Maroon must be reading some polling data that isn't in his favor, now he wants to sit down and discuss the new bridge.
It's unlikely that another bridge to Canada would put the Ambassador Bridge out of business, but Dan Stamper, president of the Ambassador Bridge Company, said the company does take issue with the way Governor Rick Snyder and the Canadian government have been working to overcome or change existing law, use subsidies and give little attention to the cost of the New International Trade Crossing.
"To use all the luxuries of government to try to kill a business that's been in business since 1927 ... is just wrong," Mr. Stamper told reporters, adding that the company was prepared to sit down and talk about how to do a project without using all of the "luxuries."
In responding to Mr. Stamper's suggestion to sit down with Mr. Snyder, his spokesperson Sara Wurfel said as she recalls, that's how it began, "and it was clear there was not a lot of room," she said. "It's also been very clear where (the Morouns are) at with it."

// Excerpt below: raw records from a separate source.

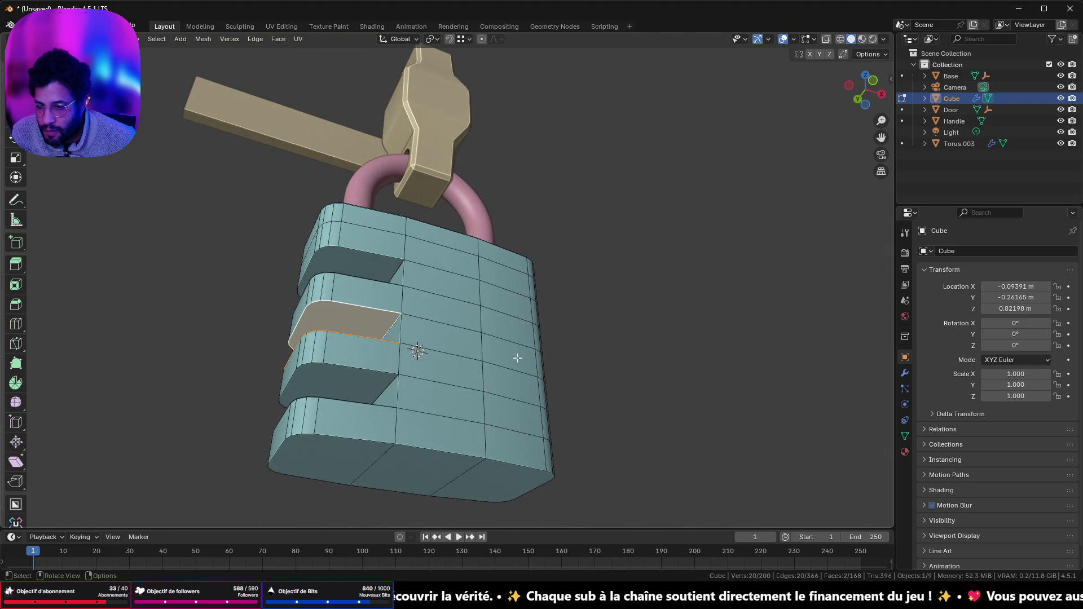
- Snap the 3D cursor to the selected notch, return to Object Mode in back orthographic view, and open the Add menu
{"action": "key", "text": "shift+s"}
{"action": "left_click", "coordinate": [601, 452]}
{"action": "middle_click_drag", "start_coordinate": [602, 453], "coordinate": [471, 406]}
{"action": "key", "text": "Tab"}
{"action": "key", "text": "ctrl+KP_1"}
{"action": "key", "text": "shift+a"}
- Add a cylinder at the notch and shrink it down to a thin pin
{"action": "mouse_move", "coordinate": [610, 294]}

The press conference came about an hour before Mr. Snyder kicked off a "Yes on 1 No on the Rest" ballot proposal bus tour, which began in Grand Rapids on Monday. Ms. Wurfel said the tour would be headed up to Traverse City on Monday and to Marquette and Lansing on Tuesday. On Wednesday, the tour will hit Howell, Saginaw and Flint and then wrap up in Southeast Michigan (Livonia, Sterling Heights, Pontiac and Detroit) on Thursday.
During that first event (see related story), Mr. Snyder said he wanted the Ambassador Bridge to be viable.